*EXERCISE PROMPT*
All lines in the records that carry the string "каже" are to be shown.

*MATERIAL FOR THIS EXERCISE*
--------------------------------------------------

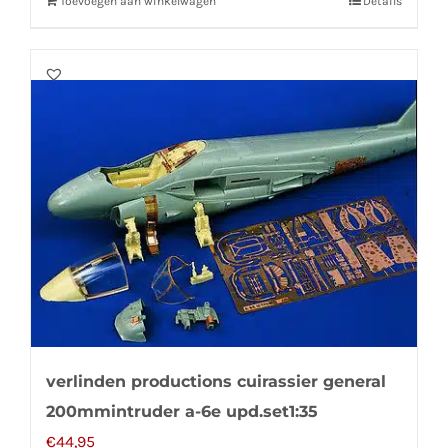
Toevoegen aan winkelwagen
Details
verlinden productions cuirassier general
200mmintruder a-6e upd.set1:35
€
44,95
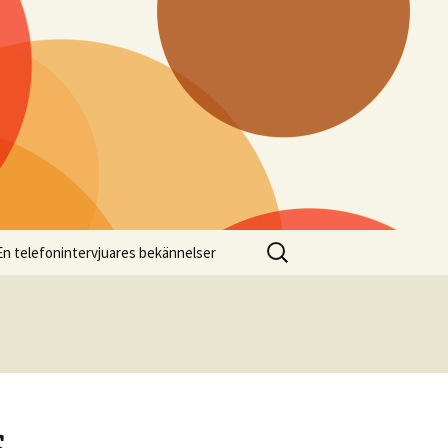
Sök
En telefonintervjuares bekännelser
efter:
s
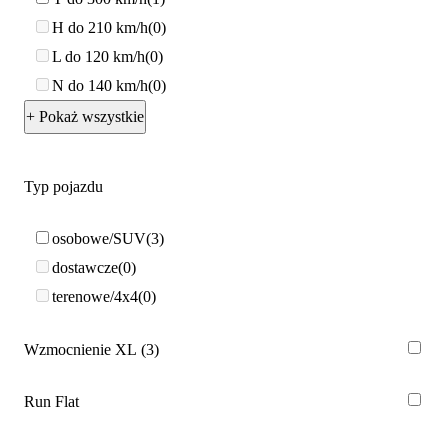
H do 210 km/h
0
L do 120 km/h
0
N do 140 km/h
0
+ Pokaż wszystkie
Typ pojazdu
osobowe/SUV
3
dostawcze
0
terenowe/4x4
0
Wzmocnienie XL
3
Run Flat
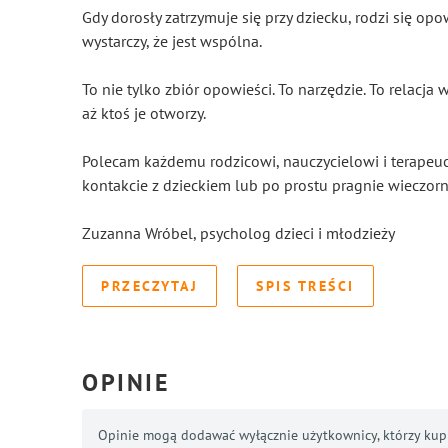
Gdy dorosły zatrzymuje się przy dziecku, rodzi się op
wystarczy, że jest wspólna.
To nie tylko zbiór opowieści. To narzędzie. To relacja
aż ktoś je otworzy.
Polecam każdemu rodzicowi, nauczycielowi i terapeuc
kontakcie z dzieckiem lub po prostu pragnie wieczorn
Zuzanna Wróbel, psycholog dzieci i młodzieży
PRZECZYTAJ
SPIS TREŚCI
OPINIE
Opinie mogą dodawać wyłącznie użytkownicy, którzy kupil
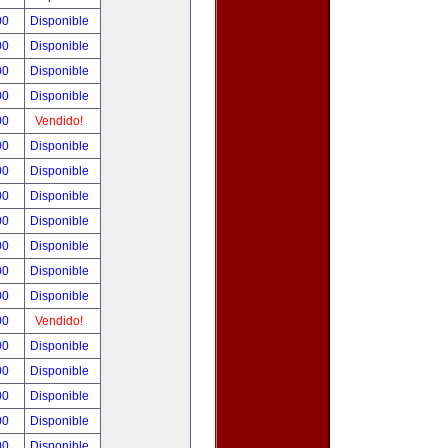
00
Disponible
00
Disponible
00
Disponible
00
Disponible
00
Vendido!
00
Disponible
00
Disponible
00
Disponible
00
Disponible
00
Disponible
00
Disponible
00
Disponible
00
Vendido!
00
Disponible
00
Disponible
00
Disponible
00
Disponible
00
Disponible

--------------------------------------------------

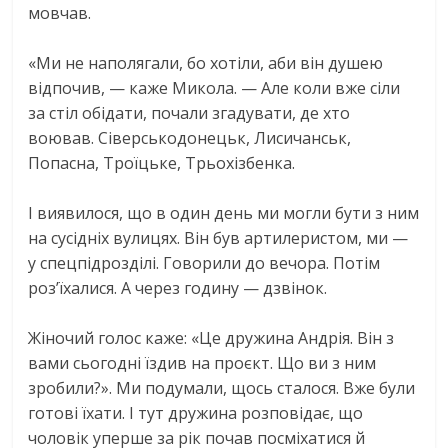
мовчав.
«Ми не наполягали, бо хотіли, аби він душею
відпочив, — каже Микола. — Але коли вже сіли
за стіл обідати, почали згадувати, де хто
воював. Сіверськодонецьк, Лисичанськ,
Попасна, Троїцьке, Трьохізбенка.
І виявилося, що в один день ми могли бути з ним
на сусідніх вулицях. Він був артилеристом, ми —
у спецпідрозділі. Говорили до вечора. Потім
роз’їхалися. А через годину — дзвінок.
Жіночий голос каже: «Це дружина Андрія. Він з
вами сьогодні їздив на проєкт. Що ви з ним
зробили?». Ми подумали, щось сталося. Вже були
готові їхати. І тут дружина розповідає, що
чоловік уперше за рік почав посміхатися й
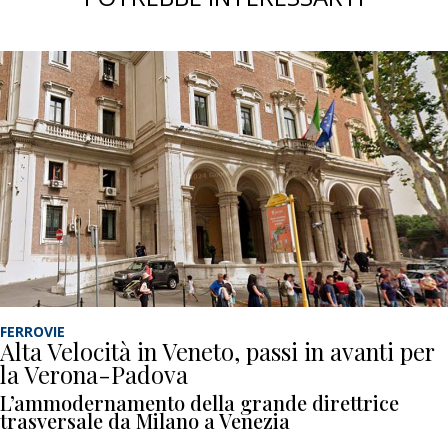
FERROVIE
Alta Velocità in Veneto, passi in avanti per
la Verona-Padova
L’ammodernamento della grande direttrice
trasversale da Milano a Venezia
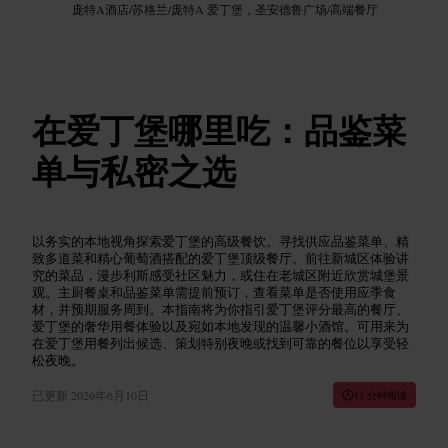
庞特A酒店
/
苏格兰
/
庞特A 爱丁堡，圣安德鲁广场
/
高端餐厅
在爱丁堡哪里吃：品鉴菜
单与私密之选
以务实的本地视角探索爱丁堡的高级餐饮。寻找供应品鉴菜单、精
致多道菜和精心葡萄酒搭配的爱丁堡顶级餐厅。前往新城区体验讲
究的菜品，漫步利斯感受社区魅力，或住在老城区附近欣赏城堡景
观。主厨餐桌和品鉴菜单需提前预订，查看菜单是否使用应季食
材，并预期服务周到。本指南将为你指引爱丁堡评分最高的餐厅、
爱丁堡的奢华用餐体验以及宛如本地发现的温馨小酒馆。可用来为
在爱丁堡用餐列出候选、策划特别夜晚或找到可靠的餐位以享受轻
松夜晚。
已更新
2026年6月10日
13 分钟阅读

--------------------------------------------------

*SOLUTION TO THE EXERCISE*
відпочив, — каже Микола. — Але коли вже сіли
Жіночий голос каже: «Це дружина Андрія. Він з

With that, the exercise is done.